本文围绕面向QOS约束的工作流优化调度以及如何增强动态环境下的用户QOS满意度两个方面展开研究。论文的主要研究内容和创新包括:
(1)提出了时间约束下基于CRO的工作流费用优化算法
传统的基于分层思想的工作流费用优化算法为工作流任务设定固定的时间窗口,在一定程度上限制了算法的搜索范围。本文将化学反应优化算法应用于时间约束下的科学工作流费用优化调度问题中并与启发式算法GreedyCost-TD相结合,提出了工作流费用优化算法CROTD。针对该优化问题,构建了四种化学分子反应操作的实施规则并基于正交试验给出了算法的优化参数设置。为了避免求解过程中产生不满足工作流时序约束的无效解,提出了基于任务依赖度的初始随机分子构造方法。通过对不同规模的Montage和LIGO工作流的实验结果表明,CROTD算法在费用优化方面具有较好的性能。
(2)提出了费用约束下基于性能评估的工作流动态调度算法
针对资源上网格任务及本地任务负载的动态性导致任务执行时间难以预测而影响做出有效调度决策的问题,提出以M/M/C型随机服务系统建模资源的执行性能,给出了任务在资源节点上的执行时间的估算方法。基于列表调度的思想和所建立的资源性能评估模型,提出了费用约束下基于性能评估的工作流动态调度算法SSWC_PE。通过对不同规模的Montage和LIGO工作流的实验结果表明,与GreedyTime-CD、LOSS算法相比,SSWC_PE算法在执行时间方面具有较好的性能表现。
(3)提出了时间约束下的工作流可靠调度模型与算法
网格环境中资源失效情况较为普遍,对资源可靠性以及资源上任务负载状况的感知将极大地增加应用在资源上执行的可靠性。在考虑本地任务对资源服务能力影响的基础上,本文提出采用随机服务模型建模资源的动态服务能力和负载压力,给出了任务在资源上的“执行可靠性”的定义及其计算方法。然后,结合“资源可靠度”和“执行可靠性”建立了一个新的资源节点可靠性评估模型。在此基础上,提出了一种时间约束下的工作流可靠性调度算法RSA_TC。算法将用户时间约束划分到每个子任务中,将整个工作流的全局优化问题转化为单个任务的局部优化问题,降低了问题的复杂度。实验结果表明,提出的可靠性模型能够准确反映网格资源的任务执行特征,RSA_TC算法在执行可靠性方面优于HEFT、PRMS算法。
(4)提出了时间保障度增强的科学工作流管理系统架构及相应的工作流调度策略
针对资源预留、任务迁移和任务副本等资源管理策略仍然依赖于动态不可靠的网格资源而不能有效应对任务执行时间不可预测的问题,提出了一种时间保障度增强的科学工作流系统架构EDGESA,利用云服务来增强工作流管理系统对应用截止时间的保障能力。针对系统架构中工作流调度这一核心模块,提出以任务违约风险来量化网格资源对工作流任务的时间保障度,使用时间序列模型预测云服务的响应时间。通过实验对EDGESA的截止时间保障能力进行了分析,表明EDGESA能够有效保证应用的执行时间需求,为下一代工作流管理系统的实施提供了参考。
Nowadays, Grid technology is still an important supporting environment for scientific workflow management system. In such a decentralized, dynamic and autonomous environment, providing non-trivial QoS for end users is a major challenge, which has gained more and more attention. As a core component of scientific workflow management system, scheduling strategies have important and direct impact on the performance of system, resource utilization and QoS guarantee.
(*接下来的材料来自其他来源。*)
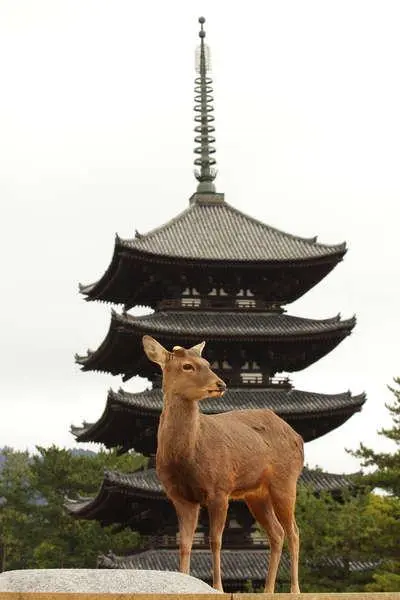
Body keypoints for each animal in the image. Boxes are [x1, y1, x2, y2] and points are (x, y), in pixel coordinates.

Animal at [143, 336, 304, 592]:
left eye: (207, 363)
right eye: (187, 366)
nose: (221, 384)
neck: (186, 457)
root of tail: (298, 438)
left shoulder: (219, 488)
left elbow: (215, 540)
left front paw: (218, 587)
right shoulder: (179, 496)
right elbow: (185, 543)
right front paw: (184, 579)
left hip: (285, 480)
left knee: (294, 532)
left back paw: (294, 589)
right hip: (256, 494)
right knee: (277, 533)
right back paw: (268, 589)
However, some QoS metrics are contracted and restricted with each other. How to optimize the operation efficiency among these aspects is still a hot topic. Because of the dynamicity and autonomy of Grid system, existing scheduling strategies cannot to be applied into real Grid environment and provide an effective and efficient QoS guarantee service. As a result, the studies for workflow scheduling strategy are helpful for accelerating the pace of scientific progress in both theory and practice.
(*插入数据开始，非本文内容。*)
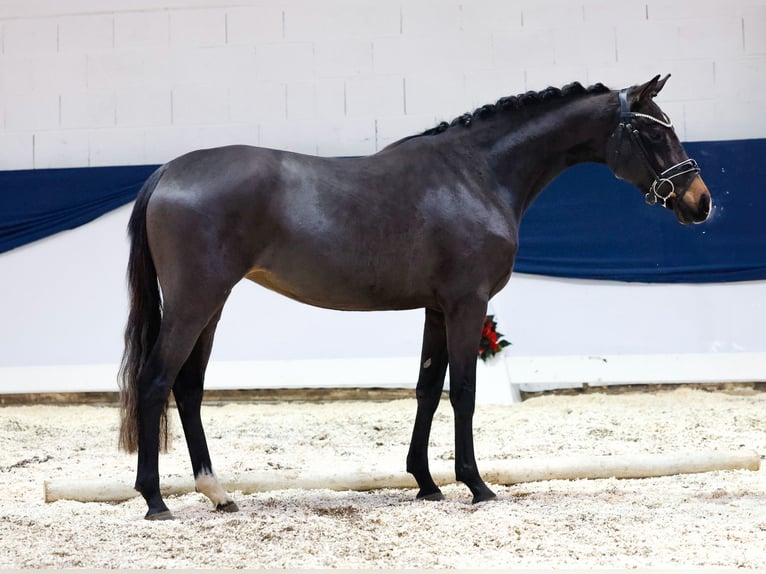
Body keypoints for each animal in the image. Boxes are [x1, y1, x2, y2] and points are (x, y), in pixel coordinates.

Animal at [118, 74, 712, 520]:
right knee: (155, 380)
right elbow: (464, 391)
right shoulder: (467, 304)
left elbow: (428, 388)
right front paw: (476, 485)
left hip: (211, 305)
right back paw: (154, 500)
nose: (699, 202)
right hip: (195, 302)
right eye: (654, 134)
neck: (477, 175)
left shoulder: (436, 308)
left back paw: (217, 492)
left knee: (188, 388)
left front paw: (427, 483)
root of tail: (169, 171)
Based on the discussion of the current studies and drawbacks of scientific workflow management system and scheduling strategies, this thesis deeply investigates efficient and effective workflow scheduling strategies in Grid environments. The main contribution of this thesis can be summarized as follows:
(1) Research on the cost optimization problems for scientific workflow with deadline constraint. Leveling technology is a popular method in solving the problem, which has been researched by many researchers. However, leveling technology need to set fixed time period for workflow tasks and restrict the search scope. In the paper, a novel cost optimization algorithm, called CROTD is proposed, which combine CRO algorithm and a heuristic algorithm called GreedyCost-TD. Aimed at the optimization problem, a construction method of random initial molecule based on task dependency and detail implementation for four different molecules reaction are proposed. Orthogonal experiment is introduced into the parameter selection of algorithm. Experimental result show CROTD algorithm can obtain better performance.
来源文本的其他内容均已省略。